▶ _Task instructions_
Pull out every naming line from each entry below and reproduce it word for word, omitting the pictures.

▶ _Data_
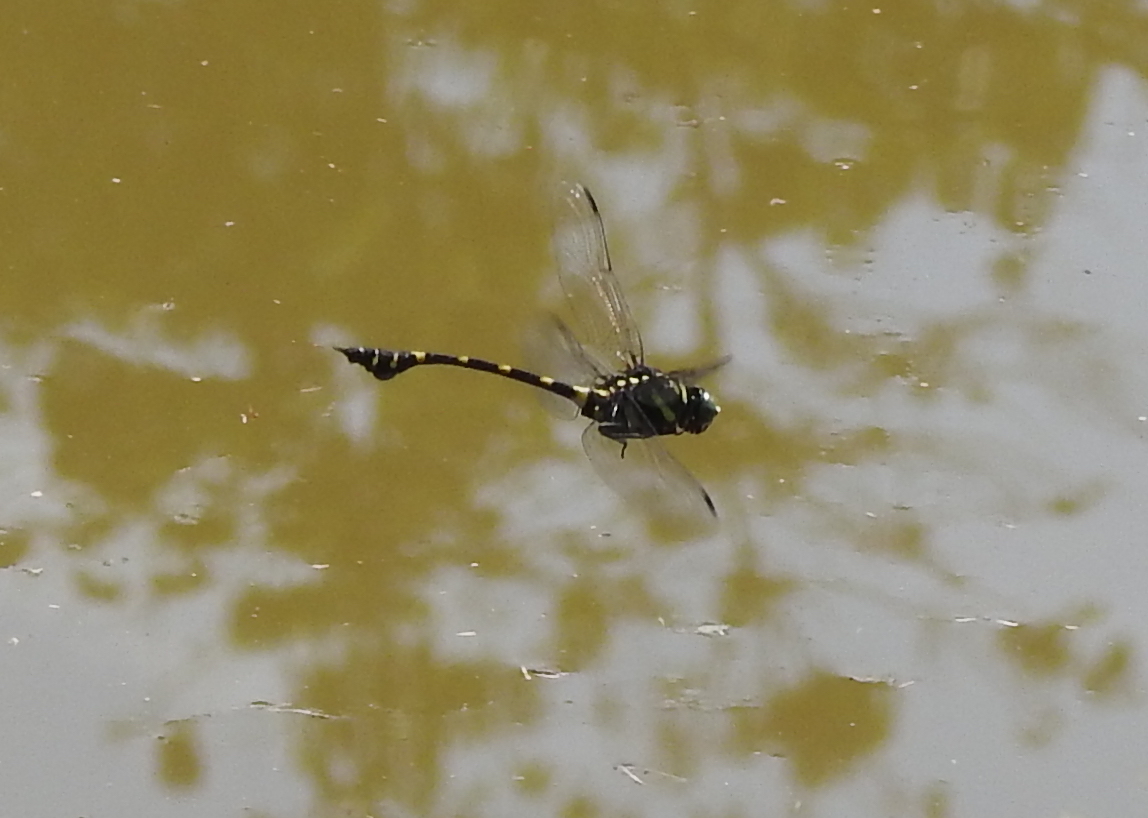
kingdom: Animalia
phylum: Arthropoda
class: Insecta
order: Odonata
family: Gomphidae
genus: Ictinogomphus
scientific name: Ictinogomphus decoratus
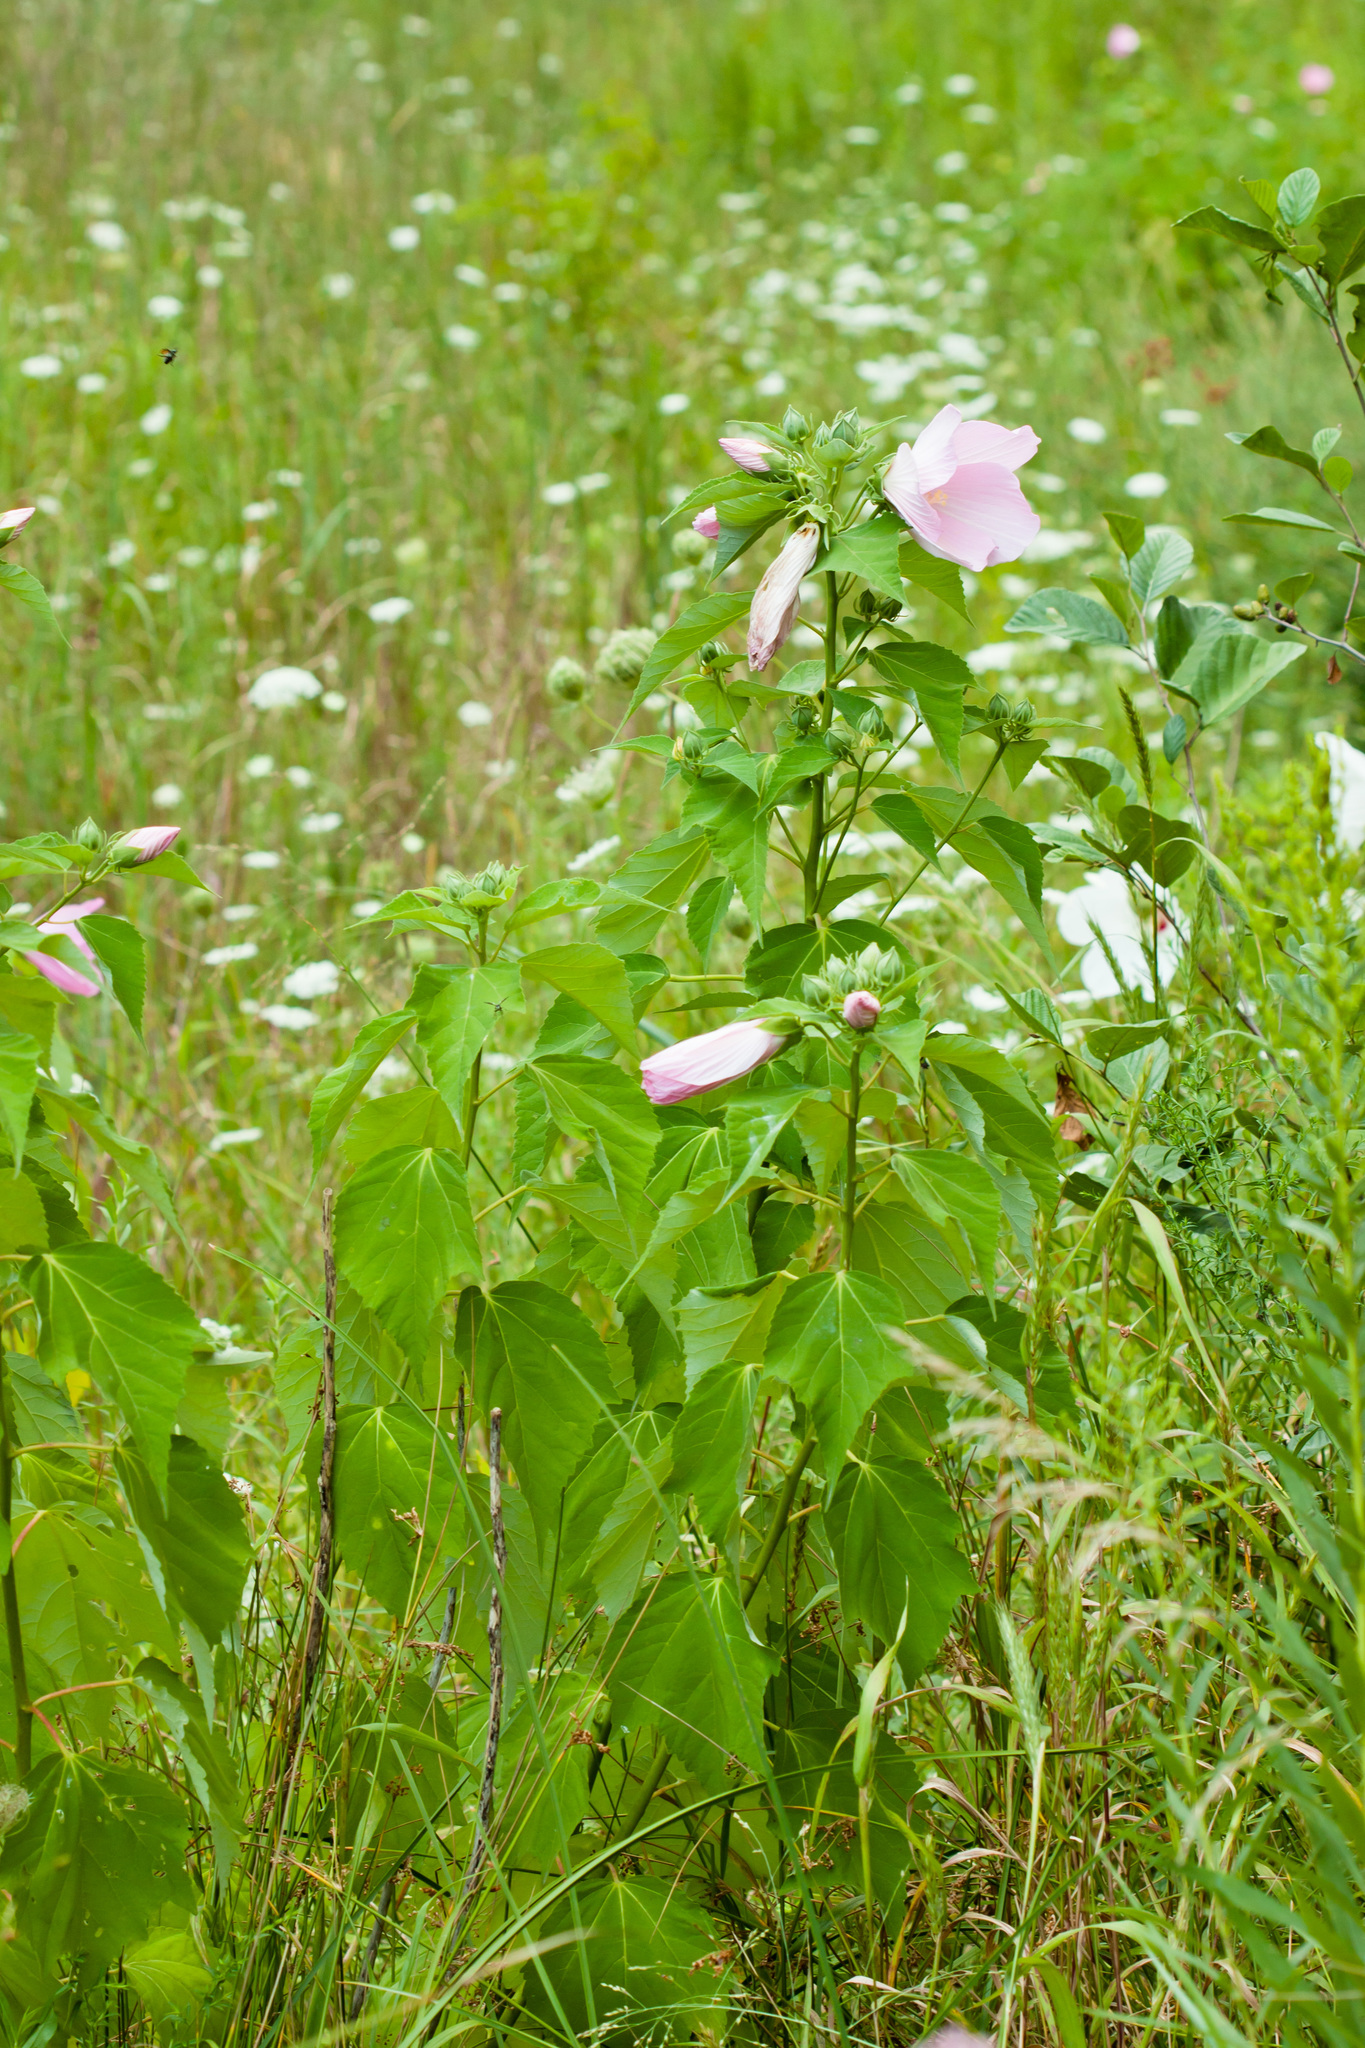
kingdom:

▶ _Output_
kingdom: Animalia
phylum: Arthropoda
class: Insecta
order: Odonata
family: Gomphidae
genus: Ictinogomphus
scientific name: Ictinogomphus decoratus
kingdom:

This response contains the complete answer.